#### Extract:
==========
Purpose of the Study:

  • To investigate the shared genetic architecture of five common ARDs: heart attack, high cholesterol, hypertension, stroke, and type 2 diabetes.
  • To identify genetic variants and biological pathways contributing to the co-occurrence of ARDs and their relationship with human aging.

Main Methods:

  • Multivariate genome-wide association analysis (GWAS) to identify a multivariate age-related disease factor (mvARD).
  • Integrative gene prioritization using transcriptome-wide association studies (TWAS), colocalization, and Mendelian randomization.
  • Two-sample Mendelian randomization to assess the causal influence of lifestyle factors on ARDs.

Main Results:

  • Identified 263 independent variants across 180 genomic loci associated with mvARD.
  • Discovered significant enrichment of these variants with extreme human longevity, supporting the geroscience hypothesis.
  • Identified four high-confidence genes (DCAF16, PHF13, MGA, GTF2B) with putative causal roles in mvARD.
  • Found causal links between modifiable lifestyle factors (e.g., BMI, diet) and the risk of multiple ARDs.

Conclusions:

  • A shared genetic basis for common ARDs exists, overlapping with the biology of human aging.
  • Findings suggest potential molecular and behavioral targets for interventions aimed at delaying disease onset and promoting healthy aging.
==========
#### Tasks to perform:
A – Please transcribe the study summary above between "Purpose of the" and "with human aging.", inclusive.
B – Translate this sentence from the study summary into Spanish: "A shared genetic basis for common ARDs exists, overlapping with the biology of human aging."
C – Answer these questions from the study summary:
(i) How many independent variants were identified, and across how many genomic loci?
(ii) Which four high-confidence genes were identified?
(iii) What method was used to assess the causal influence of lifestyle factors on ARDs?

Pictured people or hands, with joint positions
==========
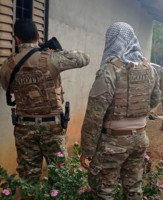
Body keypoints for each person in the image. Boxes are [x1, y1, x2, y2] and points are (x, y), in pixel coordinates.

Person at [0, 19, 90, 183]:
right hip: (52, 127)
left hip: (24, 128)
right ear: (38, 36)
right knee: (59, 176)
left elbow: (8, 87)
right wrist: (54, 51)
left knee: (28, 179)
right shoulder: (51, 58)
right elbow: (84, 58)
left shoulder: (8, 64)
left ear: (16, 39)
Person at [80, 22, 160, 200]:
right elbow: (154, 100)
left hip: (113, 142)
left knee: (104, 191)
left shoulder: (109, 70)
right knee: (133, 189)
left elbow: (95, 114)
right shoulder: (149, 69)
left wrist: (87, 149)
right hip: (140, 138)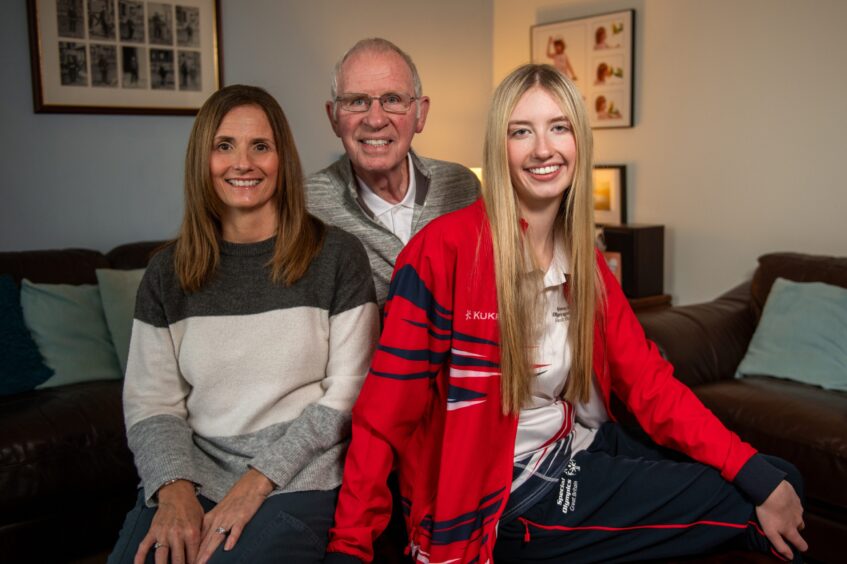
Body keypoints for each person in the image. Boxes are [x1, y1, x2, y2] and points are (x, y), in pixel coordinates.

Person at [324, 64, 807, 563]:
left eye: (559, 127)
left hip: (577, 443)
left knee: (776, 478)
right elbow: (383, 418)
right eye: (521, 131)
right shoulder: (441, 254)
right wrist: (349, 547)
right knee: (751, 506)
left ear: (579, 141)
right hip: (504, 490)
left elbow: (649, 384)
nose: (542, 149)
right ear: (499, 146)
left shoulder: (584, 259)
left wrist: (750, 468)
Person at [108, 85, 379, 564]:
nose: (243, 163)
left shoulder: (337, 257)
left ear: (282, 159)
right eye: (224, 145)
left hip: (300, 478)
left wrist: (257, 481)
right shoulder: (167, 274)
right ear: (203, 160)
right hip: (194, 473)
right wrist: (174, 490)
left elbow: (348, 394)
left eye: (261, 146)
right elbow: (151, 404)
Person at [306, 38, 479, 307]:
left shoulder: (462, 187)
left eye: (392, 99)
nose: (375, 120)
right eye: (357, 101)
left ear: (420, 114)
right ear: (334, 117)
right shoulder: (307, 206)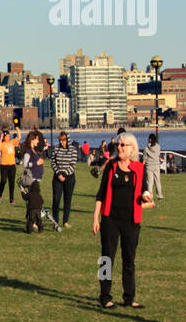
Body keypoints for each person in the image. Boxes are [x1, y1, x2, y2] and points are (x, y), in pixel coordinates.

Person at [93, 133, 154, 309]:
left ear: (132, 148)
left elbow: (144, 191)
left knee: (129, 260)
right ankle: (105, 296)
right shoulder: (111, 167)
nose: (119, 147)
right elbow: (101, 194)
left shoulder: (139, 169)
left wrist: (146, 197)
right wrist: (95, 218)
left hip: (131, 220)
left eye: (123, 145)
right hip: (110, 219)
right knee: (106, 259)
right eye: (118, 144)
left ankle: (129, 298)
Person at [49, 131, 78, 231]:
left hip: (69, 177)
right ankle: (55, 221)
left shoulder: (73, 150)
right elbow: (52, 162)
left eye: (63, 140)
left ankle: (65, 221)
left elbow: (73, 164)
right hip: (57, 177)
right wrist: (58, 174)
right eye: (60, 140)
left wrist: (64, 174)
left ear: (67, 140)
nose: (62, 142)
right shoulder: (56, 148)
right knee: (56, 199)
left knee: (67, 199)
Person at [0, 131, 17, 204]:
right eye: (7, 136)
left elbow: (19, 137)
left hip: (12, 165)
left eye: (9, 136)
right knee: (3, 181)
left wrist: (17, 128)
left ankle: (11, 198)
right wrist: (0, 138)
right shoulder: (2, 144)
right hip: (4, 165)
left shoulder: (12, 142)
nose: (8, 138)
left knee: (12, 182)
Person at [144, 133, 164, 200]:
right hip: (156, 165)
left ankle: (150, 196)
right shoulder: (158, 146)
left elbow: (144, 159)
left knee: (150, 182)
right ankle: (160, 196)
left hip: (149, 166)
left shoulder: (146, 148)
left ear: (150, 139)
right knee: (158, 181)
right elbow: (158, 154)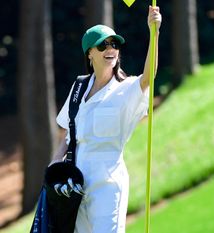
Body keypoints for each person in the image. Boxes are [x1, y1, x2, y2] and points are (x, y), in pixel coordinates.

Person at [50, 6, 162, 233]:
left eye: (114, 44)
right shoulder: (79, 87)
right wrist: (53, 168)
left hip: (108, 186)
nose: (110, 49)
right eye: (103, 45)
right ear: (89, 53)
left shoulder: (127, 88)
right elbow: (69, 136)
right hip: (76, 186)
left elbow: (148, 77)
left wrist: (155, 32)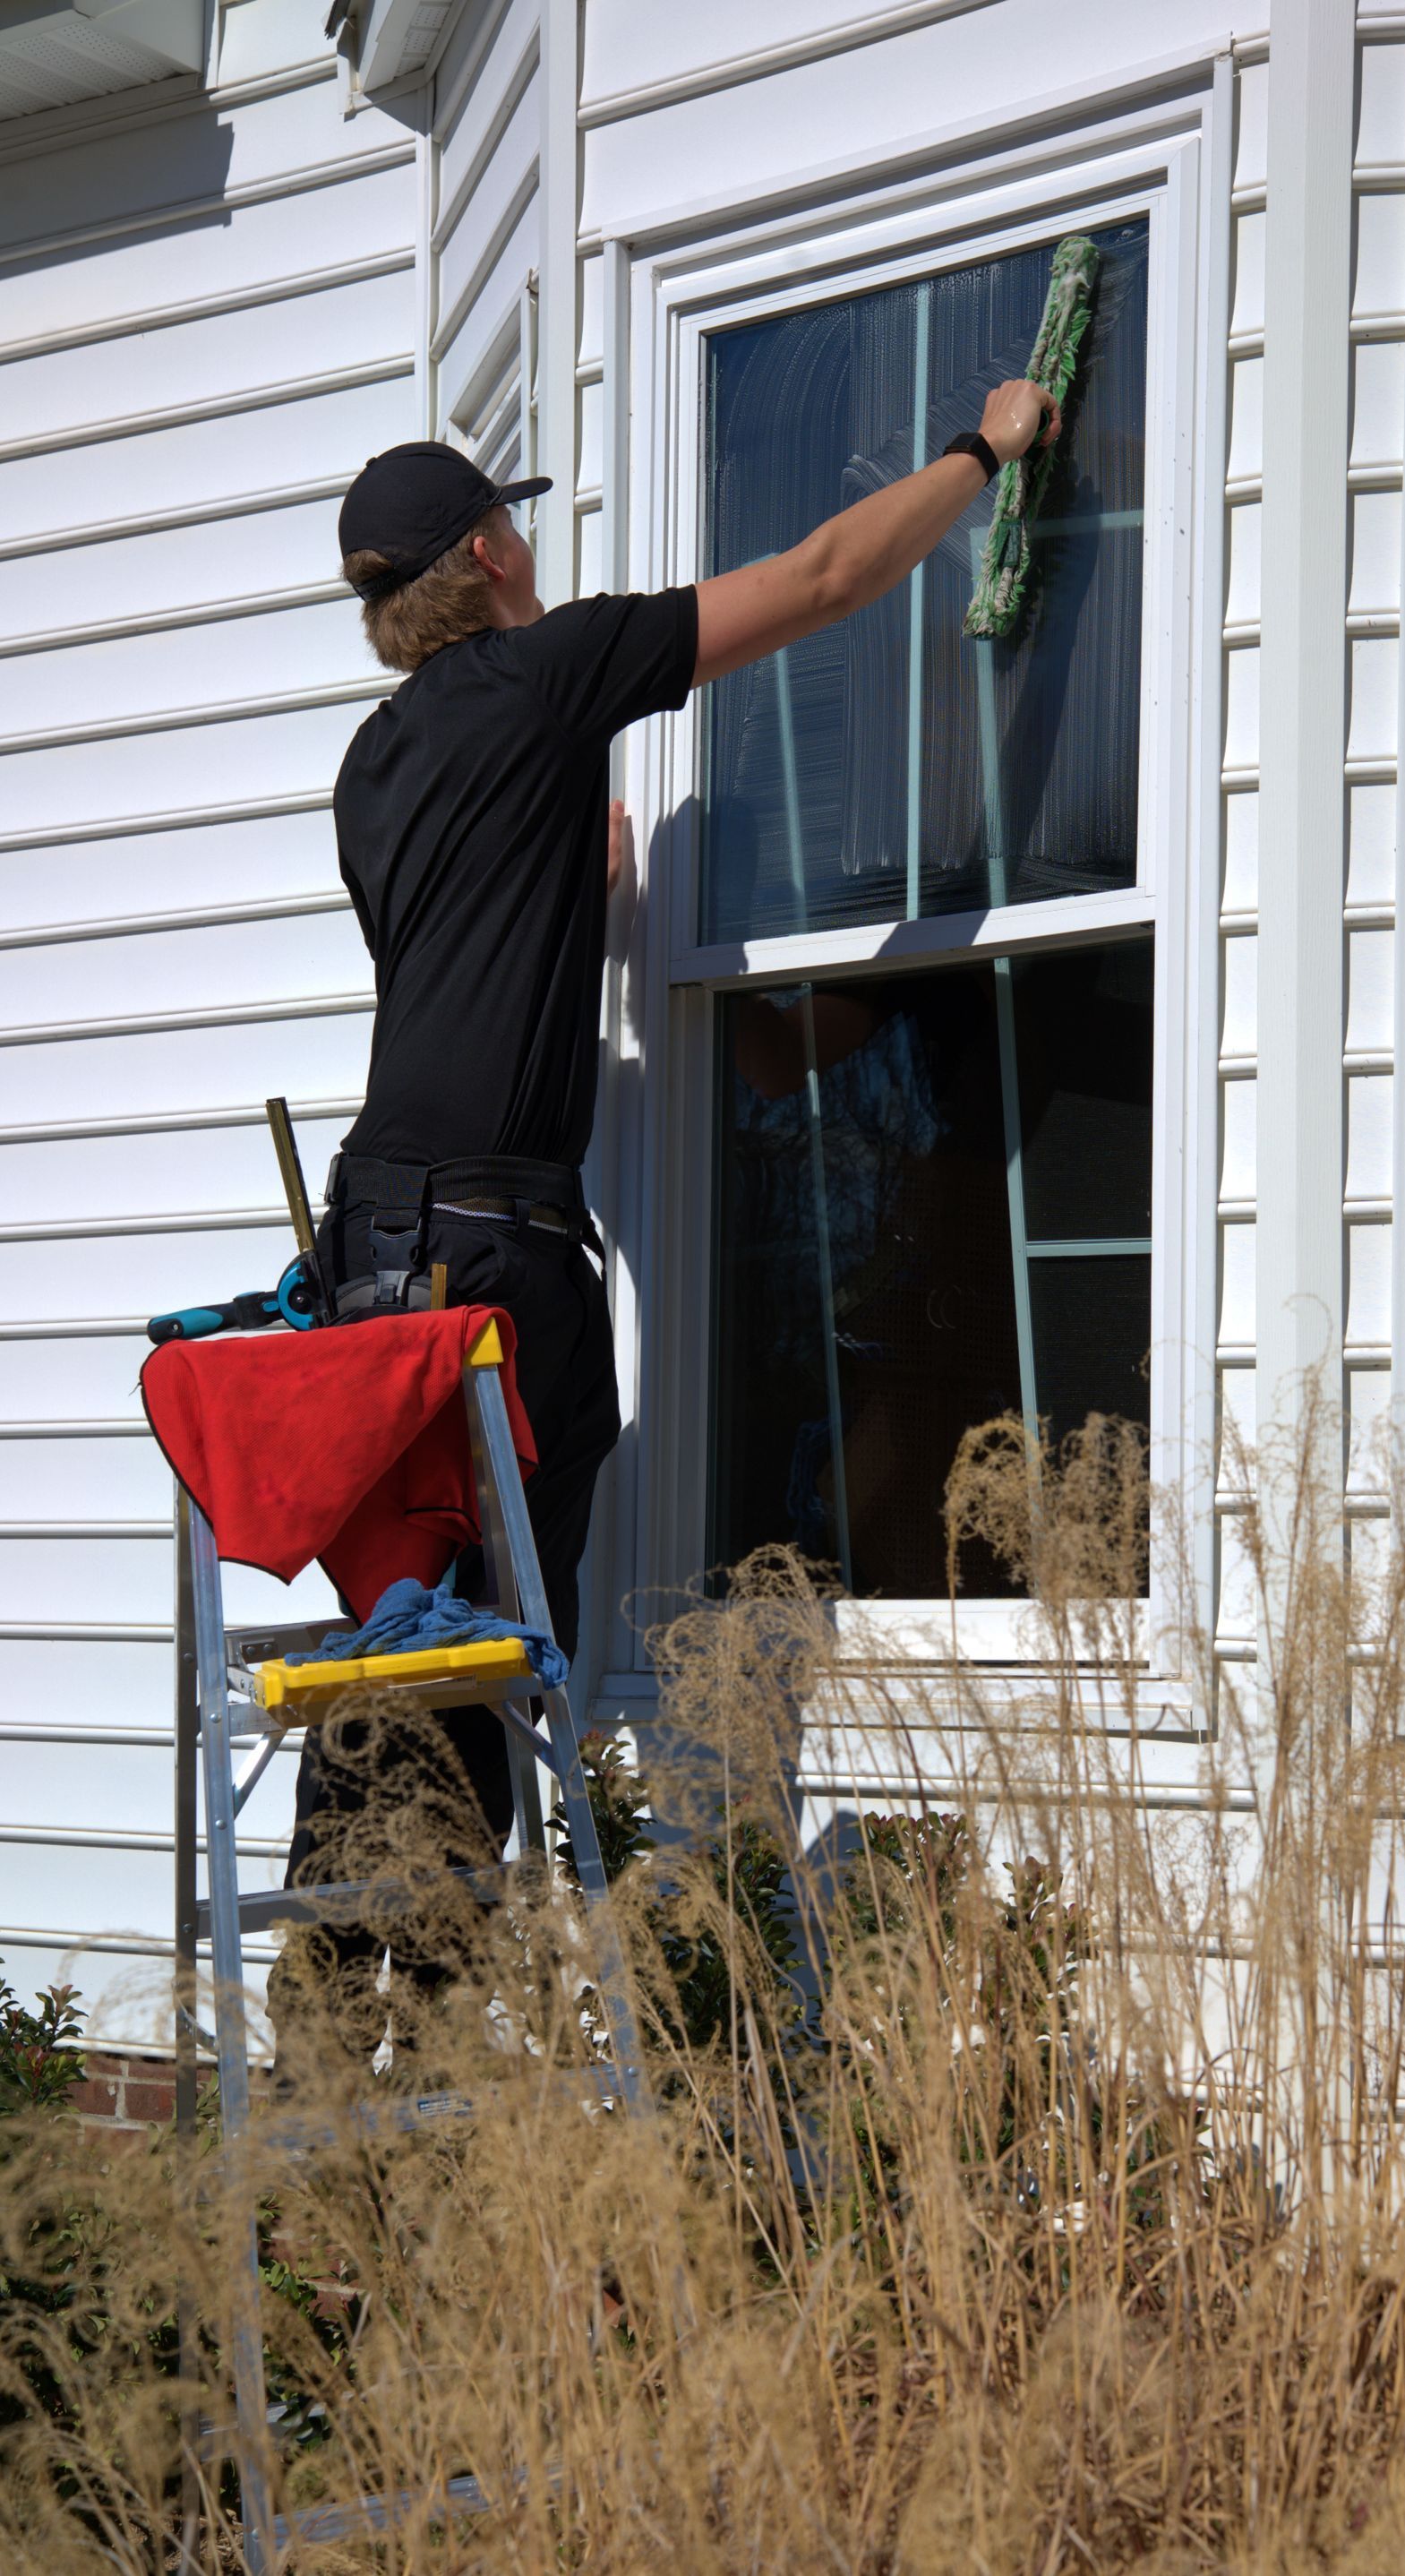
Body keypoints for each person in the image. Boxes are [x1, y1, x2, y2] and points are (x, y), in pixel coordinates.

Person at [270, 378, 1060, 2069]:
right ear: (490, 553)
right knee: (475, 1651)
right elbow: (828, 576)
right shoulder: (544, 677)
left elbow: (458, 973)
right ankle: (414, 2025)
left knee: (393, 1637)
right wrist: (982, 453)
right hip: (490, 1259)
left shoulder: (376, 765)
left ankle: (337, 2029)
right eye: (522, 529)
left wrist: (585, 877)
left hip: (370, 1255)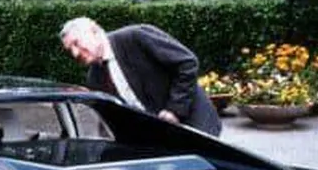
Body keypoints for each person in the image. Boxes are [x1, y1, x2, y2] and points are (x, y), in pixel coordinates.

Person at [60, 16, 222, 137]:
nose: (75, 53)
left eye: (76, 43)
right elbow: (113, 116)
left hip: (197, 126)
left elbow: (187, 63)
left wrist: (174, 110)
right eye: (69, 50)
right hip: (164, 138)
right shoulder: (94, 76)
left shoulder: (135, 37)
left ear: (94, 31)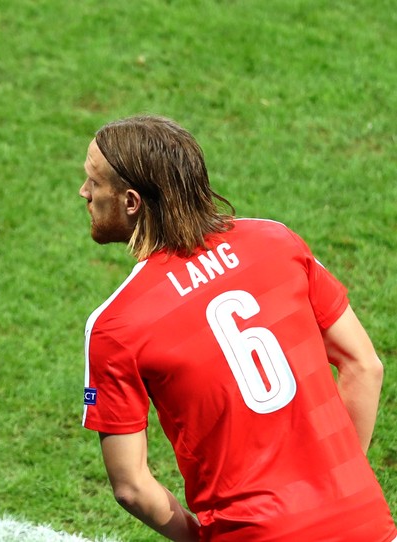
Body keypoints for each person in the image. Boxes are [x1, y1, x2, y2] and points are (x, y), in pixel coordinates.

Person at [78, 115, 395, 541]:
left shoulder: (117, 325)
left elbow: (132, 487)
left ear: (131, 201)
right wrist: (339, 483)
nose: (84, 193)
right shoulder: (278, 242)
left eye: (93, 183)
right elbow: (363, 364)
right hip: (364, 523)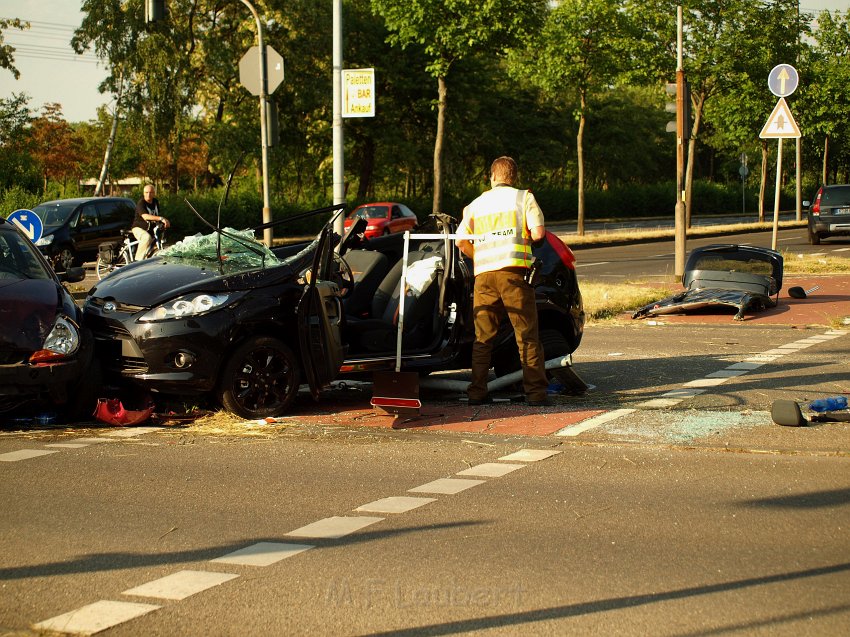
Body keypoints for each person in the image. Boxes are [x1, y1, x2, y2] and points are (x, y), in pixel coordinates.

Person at [456, 156, 550, 407]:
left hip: (484, 276)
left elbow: (460, 241)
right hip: (513, 274)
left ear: (492, 176)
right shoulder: (524, 198)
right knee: (527, 335)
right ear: (514, 177)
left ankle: (477, 392)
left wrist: (481, 256)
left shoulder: (476, 204)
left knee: (483, 338)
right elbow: (539, 233)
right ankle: (536, 394)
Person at [132, 184, 170, 261]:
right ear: (143, 193)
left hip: (150, 228)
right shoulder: (141, 203)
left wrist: (164, 222)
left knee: (160, 241)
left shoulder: (155, 202)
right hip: (138, 228)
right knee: (147, 238)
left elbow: (156, 215)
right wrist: (161, 218)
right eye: (146, 192)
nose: (148, 194)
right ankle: (138, 261)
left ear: (154, 193)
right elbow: (145, 216)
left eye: (151, 192)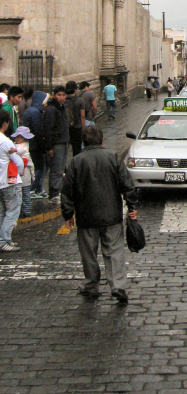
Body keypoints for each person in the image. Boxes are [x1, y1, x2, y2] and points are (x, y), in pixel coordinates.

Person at [62, 126, 138, 303]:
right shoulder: (113, 157)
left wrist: (68, 214)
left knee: (88, 253)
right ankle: (118, 285)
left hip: (86, 216)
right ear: (102, 140)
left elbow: (67, 191)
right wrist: (132, 205)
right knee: (114, 251)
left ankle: (91, 285)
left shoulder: (75, 161)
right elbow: (126, 184)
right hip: (111, 214)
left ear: (83, 142)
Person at [0, 109, 25, 252]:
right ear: (5, 123)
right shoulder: (5, 141)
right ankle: (4, 240)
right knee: (12, 211)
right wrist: (21, 173)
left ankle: (3, 240)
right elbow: (19, 162)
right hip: (9, 181)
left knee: (2, 212)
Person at [44, 85, 70, 204]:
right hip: (56, 144)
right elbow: (48, 129)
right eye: (59, 95)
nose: (61, 97)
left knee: (61, 169)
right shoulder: (51, 109)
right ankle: (53, 194)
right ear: (54, 95)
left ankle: (58, 191)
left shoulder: (62, 108)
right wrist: (49, 147)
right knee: (55, 169)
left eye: (63, 95)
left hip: (63, 142)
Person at [22, 91, 49, 199]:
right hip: (36, 145)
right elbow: (38, 131)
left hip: (32, 144)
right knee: (41, 167)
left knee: (38, 166)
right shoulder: (35, 113)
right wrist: (43, 145)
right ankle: (32, 189)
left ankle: (39, 189)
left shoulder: (31, 111)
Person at [11, 127, 35, 217]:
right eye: (16, 137)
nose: (17, 139)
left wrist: (33, 176)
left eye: (19, 137)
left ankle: (26, 211)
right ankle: (21, 211)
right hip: (17, 175)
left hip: (25, 176)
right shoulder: (14, 145)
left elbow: (30, 165)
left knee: (25, 194)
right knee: (18, 195)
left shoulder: (24, 148)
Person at [64, 81, 86, 157]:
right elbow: (82, 116)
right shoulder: (80, 100)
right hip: (77, 127)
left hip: (66, 128)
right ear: (75, 90)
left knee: (64, 149)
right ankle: (76, 165)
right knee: (77, 149)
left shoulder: (63, 100)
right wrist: (83, 129)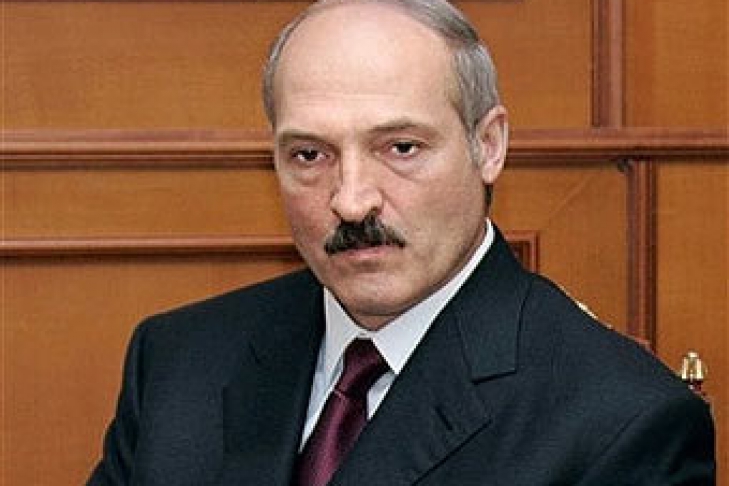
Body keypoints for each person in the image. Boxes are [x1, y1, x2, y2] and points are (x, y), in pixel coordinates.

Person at [88, 0, 715, 484]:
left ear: (488, 146)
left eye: (401, 148)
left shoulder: (621, 421)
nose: (351, 200)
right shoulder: (179, 360)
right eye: (310, 155)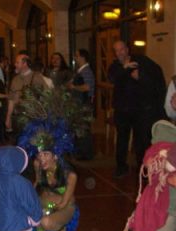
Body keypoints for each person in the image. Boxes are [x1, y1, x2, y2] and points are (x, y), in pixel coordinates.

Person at [108, 40, 167, 178]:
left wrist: (141, 77)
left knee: (141, 141)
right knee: (122, 140)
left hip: (139, 111)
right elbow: (112, 77)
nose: (119, 53)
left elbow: (156, 74)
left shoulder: (141, 61)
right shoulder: (115, 66)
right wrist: (125, 69)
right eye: (116, 50)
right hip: (122, 111)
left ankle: (143, 168)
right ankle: (121, 167)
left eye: (121, 49)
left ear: (127, 49)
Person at [5, 53, 53, 133]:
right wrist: (8, 117)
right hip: (18, 117)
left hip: (33, 118)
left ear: (24, 64)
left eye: (17, 62)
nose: (15, 64)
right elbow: (11, 100)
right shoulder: (15, 80)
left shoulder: (36, 77)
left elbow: (47, 95)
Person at [68, 48, 95, 160]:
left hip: (84, 103)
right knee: (80, 128)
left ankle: (86, 154)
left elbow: (87, 87)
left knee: (84, 129)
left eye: (77, 56)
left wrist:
==========
#### Written responses:
A –
Purpose of the Study:

  • To investigate the shared genetic architecture of five common ARDs: heart attack, high cholesterol, hypertension, stroke, and type 2 diabetes.
  • To identify genetic variants and biological pathways contributing to the co-occurrence of ARDs and their relationship with human aging.

B – Existe una base genética compartida para las ARD comunes, que se superpone con la biología del envejecimiento humano.

C –
(i) 263 independent variants across 180 genomic loci.
(ii) DCAF16, PHF13, MGA and GTF2B.
(iii) Two-sample Mendelian randomization.